I propose to expose interactionId to more entry types with following 3 reasons.
Pros:
INP reflect user experience more accurately
Entry with interactionId 0 could possibly be the potential INP candidate - have longest duration among all the entries from the same interaction, and having an interactionId 0 makes it not being counted towards INP and makes INP not reflecting the real user experience.
Keypress is one example and https://zuoaoyuan.github.io/key-event-demo/ demos it could have a longer duration than both keydown and keyup sometimes.
IME complications for keydown & keyup
IME behaves so differently on different platforms. For example, on Windows, it could output one keydown but two keyup from the same user input.
To tackle this problem, chromium is currently exposing interactionId to only input events when under composition. This is not ideal, but one step closer towards calculating INP. And we have plan to investigate exposing interactionId to more events under composition as well since only input event won't capture the longest duration either.
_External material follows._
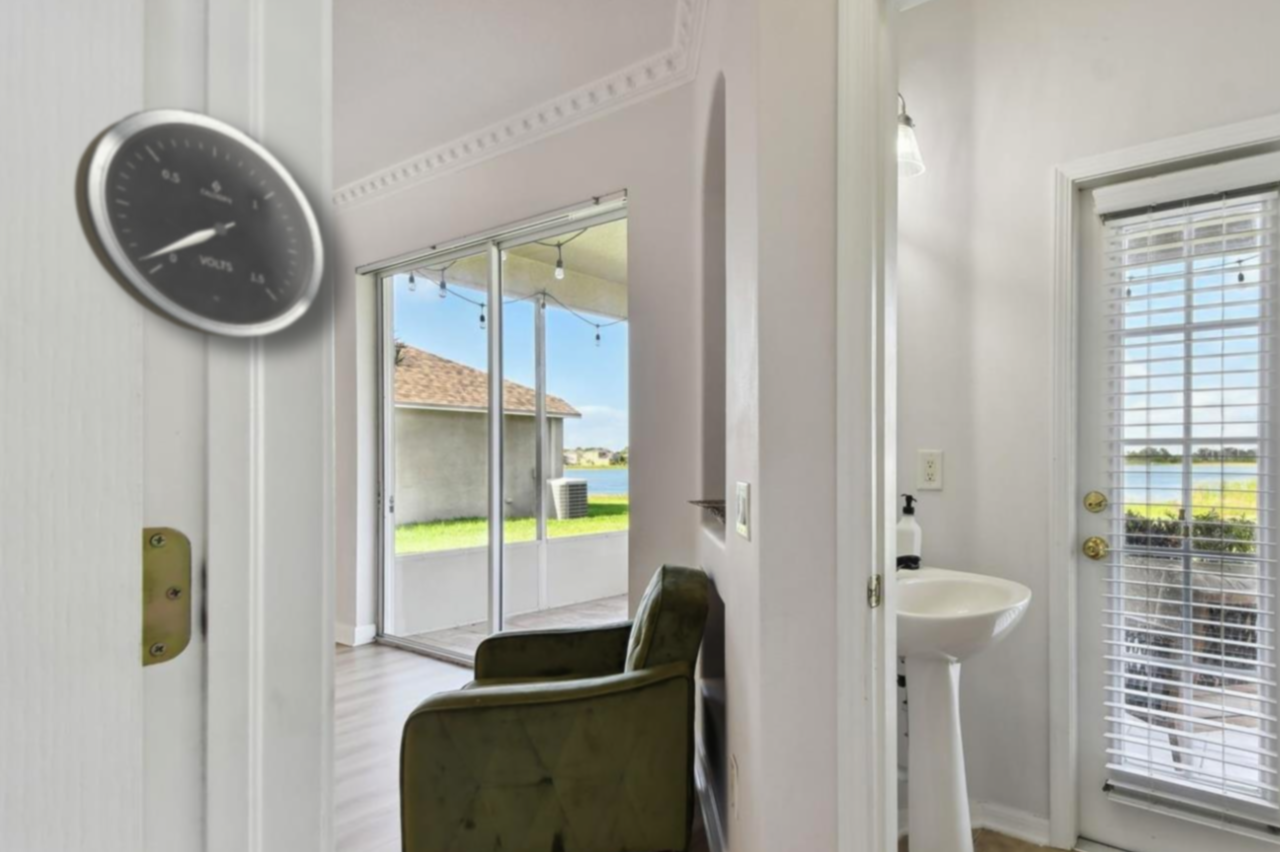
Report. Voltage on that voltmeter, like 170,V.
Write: 0.05,V
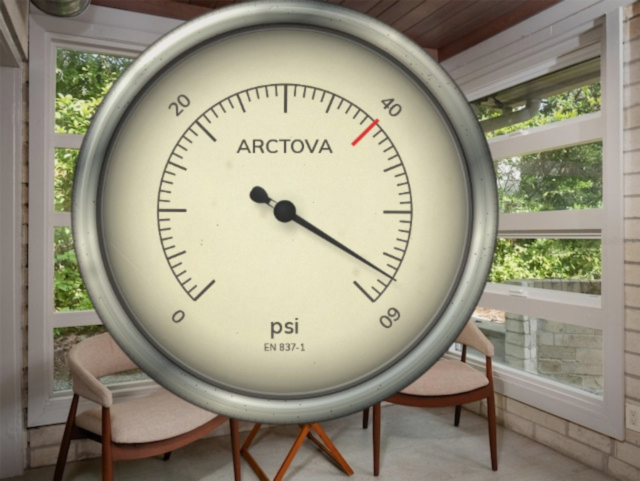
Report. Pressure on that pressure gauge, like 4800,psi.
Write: 57,psi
InteractionId of 0 confuse api users
We expect interactionId to uniquely identify events from the same user interaction. Since every entry is a direct/indirect result from an user input, ideally they should all have valid interactionIds. When there exist entries interactionId of 0, api users are unable to identify which interaction it belongs to solely from interactionId attribute, and usually user have to deduce that information from its timestamp and the order it comes in instead. This is bad.